A virtual showcase consists of two main parts: a convex assembly of half-silvered mirrors and one or multiple graphics display. So far, many different versions of virtual showcases have been developed. Some of them apply a large projection display and curved, cone-shaped mirror optics, and others use multiple monitors in addition with planar pyramidshaped mirror optics. While the pyramid- shaped prototypes simultaneously supports up to four viewers, the cone-shaped prototypes provides a seamless surround view onto the displayed artifact for less viewers.
Optional components of the virtual showcase are additional video projectors that are used for a pixel-precise illumination of the real content and video cameras to receive feedback from the inside of the display. The pyramid-like virtual showcase prototype can support up to four observers simultaneously. Looking through the mirror optics allows seeing the reflection of the corresponding screen portion at the same time and within the same spatial space as the real object inside the showcase.
Since convex mirror assemblies unequivocally tessellate the object space into mirror individual reflection zones which do not intersect or overlap, a single object that is displayed within the object space appears exactly once within the image space. Consequently, a definite one-to-one mapping between the object space and the image space is provided by convex mirror assemblies. Observed from a known viewpoint, the different images optically merge into a single consistent image space by reflecting the projection plane, whereby this image space visually equals the image of the untransformed image space geometry. 3DRC developed a new type of virtual 3D display system using a dual-view flat panel display.

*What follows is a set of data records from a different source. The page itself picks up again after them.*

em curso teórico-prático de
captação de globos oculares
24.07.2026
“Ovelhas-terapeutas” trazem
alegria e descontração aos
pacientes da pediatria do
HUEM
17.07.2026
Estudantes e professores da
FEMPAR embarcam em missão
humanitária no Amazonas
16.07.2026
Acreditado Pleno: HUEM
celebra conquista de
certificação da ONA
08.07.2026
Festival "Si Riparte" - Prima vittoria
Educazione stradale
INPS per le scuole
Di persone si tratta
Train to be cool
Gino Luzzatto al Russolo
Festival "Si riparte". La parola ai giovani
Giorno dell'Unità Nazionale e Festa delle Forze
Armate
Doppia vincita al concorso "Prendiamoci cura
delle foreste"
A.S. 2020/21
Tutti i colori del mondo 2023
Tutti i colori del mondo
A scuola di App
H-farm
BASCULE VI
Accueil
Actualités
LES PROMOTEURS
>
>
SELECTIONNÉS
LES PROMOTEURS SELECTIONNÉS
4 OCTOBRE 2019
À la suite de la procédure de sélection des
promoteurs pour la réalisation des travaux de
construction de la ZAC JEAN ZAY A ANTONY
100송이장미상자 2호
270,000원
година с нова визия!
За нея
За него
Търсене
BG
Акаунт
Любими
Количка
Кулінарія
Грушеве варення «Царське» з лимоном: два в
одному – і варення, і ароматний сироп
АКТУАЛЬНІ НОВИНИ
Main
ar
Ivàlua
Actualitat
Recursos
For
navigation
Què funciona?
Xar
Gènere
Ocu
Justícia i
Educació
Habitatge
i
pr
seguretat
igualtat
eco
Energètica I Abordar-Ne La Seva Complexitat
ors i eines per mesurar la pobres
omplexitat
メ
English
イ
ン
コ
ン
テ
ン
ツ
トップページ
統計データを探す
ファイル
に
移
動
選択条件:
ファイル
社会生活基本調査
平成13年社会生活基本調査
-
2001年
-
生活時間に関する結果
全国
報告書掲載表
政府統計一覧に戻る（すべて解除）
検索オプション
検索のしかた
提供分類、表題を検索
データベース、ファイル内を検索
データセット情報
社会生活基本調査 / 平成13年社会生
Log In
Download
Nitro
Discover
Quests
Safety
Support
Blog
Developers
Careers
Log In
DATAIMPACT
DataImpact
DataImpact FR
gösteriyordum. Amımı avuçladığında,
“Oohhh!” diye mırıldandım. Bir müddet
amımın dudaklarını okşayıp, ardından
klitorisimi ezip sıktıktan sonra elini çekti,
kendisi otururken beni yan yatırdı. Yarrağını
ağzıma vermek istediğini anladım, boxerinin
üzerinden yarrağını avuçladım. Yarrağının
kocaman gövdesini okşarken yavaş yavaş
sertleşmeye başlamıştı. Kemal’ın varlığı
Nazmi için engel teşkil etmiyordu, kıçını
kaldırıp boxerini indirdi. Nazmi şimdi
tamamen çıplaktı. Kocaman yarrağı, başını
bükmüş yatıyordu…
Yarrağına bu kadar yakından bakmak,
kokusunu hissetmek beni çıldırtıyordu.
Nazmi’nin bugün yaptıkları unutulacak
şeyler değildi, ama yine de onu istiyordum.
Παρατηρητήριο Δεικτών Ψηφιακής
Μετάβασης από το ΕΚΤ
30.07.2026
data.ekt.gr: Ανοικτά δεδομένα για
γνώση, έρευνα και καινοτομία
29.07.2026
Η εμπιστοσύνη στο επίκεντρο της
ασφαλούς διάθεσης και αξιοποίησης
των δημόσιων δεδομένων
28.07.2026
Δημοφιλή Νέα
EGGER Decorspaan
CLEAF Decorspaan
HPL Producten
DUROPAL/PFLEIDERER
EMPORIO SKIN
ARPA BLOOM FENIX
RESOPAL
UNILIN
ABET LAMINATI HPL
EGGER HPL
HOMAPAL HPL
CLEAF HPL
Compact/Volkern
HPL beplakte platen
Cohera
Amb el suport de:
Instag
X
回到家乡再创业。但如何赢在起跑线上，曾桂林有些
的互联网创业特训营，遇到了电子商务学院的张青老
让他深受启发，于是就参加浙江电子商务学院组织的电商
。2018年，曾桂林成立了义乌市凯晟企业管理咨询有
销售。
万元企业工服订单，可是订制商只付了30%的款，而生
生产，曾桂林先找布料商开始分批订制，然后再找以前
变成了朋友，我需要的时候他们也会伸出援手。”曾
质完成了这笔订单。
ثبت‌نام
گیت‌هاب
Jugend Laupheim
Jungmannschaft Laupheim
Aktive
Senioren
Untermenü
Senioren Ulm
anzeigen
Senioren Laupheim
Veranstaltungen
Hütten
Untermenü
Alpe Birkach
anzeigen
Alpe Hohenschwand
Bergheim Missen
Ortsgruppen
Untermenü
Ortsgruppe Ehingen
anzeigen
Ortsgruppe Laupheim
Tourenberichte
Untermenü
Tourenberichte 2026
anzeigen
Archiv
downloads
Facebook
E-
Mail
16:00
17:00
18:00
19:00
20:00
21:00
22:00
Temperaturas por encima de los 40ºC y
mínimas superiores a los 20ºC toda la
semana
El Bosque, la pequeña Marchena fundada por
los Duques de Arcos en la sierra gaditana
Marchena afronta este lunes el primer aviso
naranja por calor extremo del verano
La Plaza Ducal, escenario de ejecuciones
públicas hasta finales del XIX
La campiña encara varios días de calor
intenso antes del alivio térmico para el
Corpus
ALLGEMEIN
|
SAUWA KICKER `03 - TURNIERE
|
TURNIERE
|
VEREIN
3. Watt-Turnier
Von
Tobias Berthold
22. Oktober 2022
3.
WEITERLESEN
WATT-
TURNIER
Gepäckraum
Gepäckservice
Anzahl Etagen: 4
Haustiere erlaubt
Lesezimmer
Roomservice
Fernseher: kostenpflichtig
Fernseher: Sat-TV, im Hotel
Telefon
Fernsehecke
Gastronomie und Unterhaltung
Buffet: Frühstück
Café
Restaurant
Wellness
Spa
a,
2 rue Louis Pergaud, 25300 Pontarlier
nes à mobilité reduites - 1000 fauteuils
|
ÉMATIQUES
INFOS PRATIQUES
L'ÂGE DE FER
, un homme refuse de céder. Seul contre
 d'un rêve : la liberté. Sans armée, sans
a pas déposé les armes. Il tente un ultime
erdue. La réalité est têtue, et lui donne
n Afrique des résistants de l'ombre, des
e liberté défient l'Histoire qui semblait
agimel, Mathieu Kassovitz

Cheoptics360 XL system was also developed as a new product for showing products and films in Denmark, which can revolve video images that can be viewed 360° under all ambient light conditions.
In addition to spatial 3D displays, volumetric 3D displays are also actively researched. One of them is the integral 3D display. Especially, this integral 3D display has been regarded as one of the most promising real 3D display system, because it can provide full parallax, continuous viewing and full-color 3D images.
Integral 3D display is a technology that uses lenslet (microlens) arrays to make a series of small elemental images from various perspectives on a detector such as a camera sensor or a photographic plate. This technology was first demonstrated in 1911 in Moscow, where Professor P. P. Sokolov made a 3D image of a filament of an incandescent light bulb on a photographic plate using a pinhole array instead of a lenslet array. In modern practice, a set of elemental images of a 3D scene are obtained by use of a lenslet array and a 2D image sensor such as a CCD camera. Elemental images contain information on the direction and intensity of spatially sampled light rays coming from a scene.
To reconstruct a 3D image of the scene, the set of 2D elemental images are displayed by placing the lenslet array in front of a 2D display panel. Then, the rays coming from the pixels in the elemental image converge to form a 3D real image through the lenslet array. This image can include both horizontal and vertical parallax, depending on the design of the lenslet array. But this technology still suffers from a couple of same problems such as low resolution, narrow viewing- angle, etc. Toshiba developed a new integral 3D display known as a flatbed 3D display last year, and NHK is implementing a system to capture and reproduce 3D integral images in real-time for 3DTV application.